Which would you prefer for your next embedded project: flexible system elements so that you can easily customize your specific design, or extra performance headroom in case you need more horsepower in the development cycle? Why should embedded engineers put themselves under undue development pressure and settle for one or the other? Soft processing and customizable IP offer the best of both worlds, integrating the concepts of custom design and co-processing performance acceleration into embedded design.
Embedded engineers often struggle with the challenges of improving performance or changing system characteristics after they have already completed the general architecture partition. Discrete processors offer a fixed selection of peripherals and some kind of performance ceiling capped by clocking frequency. It’s common to change processors in next-generation projects because one needs another peripheral or a different one than was offered with the traditional fixed processor. If you want three UARTS in one design, it would be nice to just configure your system that way rather than search data books for a specific chip with exactly those features. Software engineers know that they can inefficiently spend man-days or weeks re-writing code to get functions to run just a little bit faster. Wouldn’t it be interesting to explore co-processing acceleration methods, which can quickly yield 5X, 20X or more improvements, rather than re-writing software to get a 1% speed-up on a traditional hard processor core?

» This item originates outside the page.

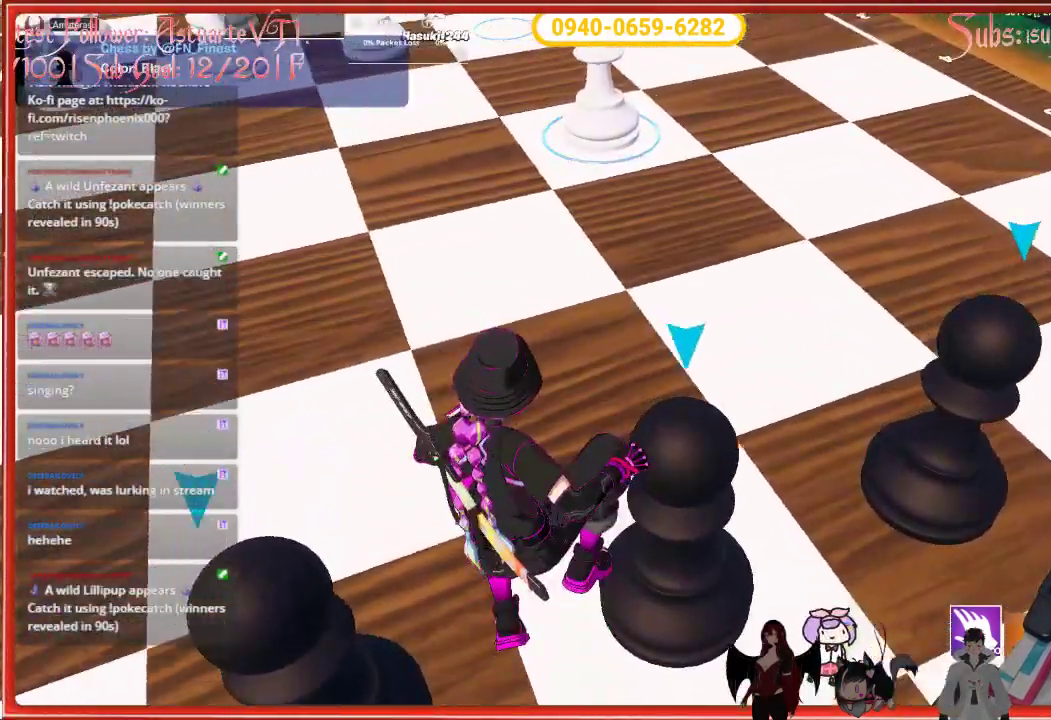
{"buttons": [], "left_stick": "left", "right_stick": "right", "events": []}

Embedded FPGAs, by comparison, offer platforms upon which you can create a system with a choice of multiple customizable processor cores, flexible peripherals, and even co-processing offload engines. You now have the power to architect an uncompromised custom processing system to satisfy the most aggressive project requirements while maximizing system performance by implementing accelerated software instructions in the FPGA hardware. With FPGA fabric acceleration, not only do you start with flexible building blocks, but you can explore numerous ways to optimize performance well into the development cycle.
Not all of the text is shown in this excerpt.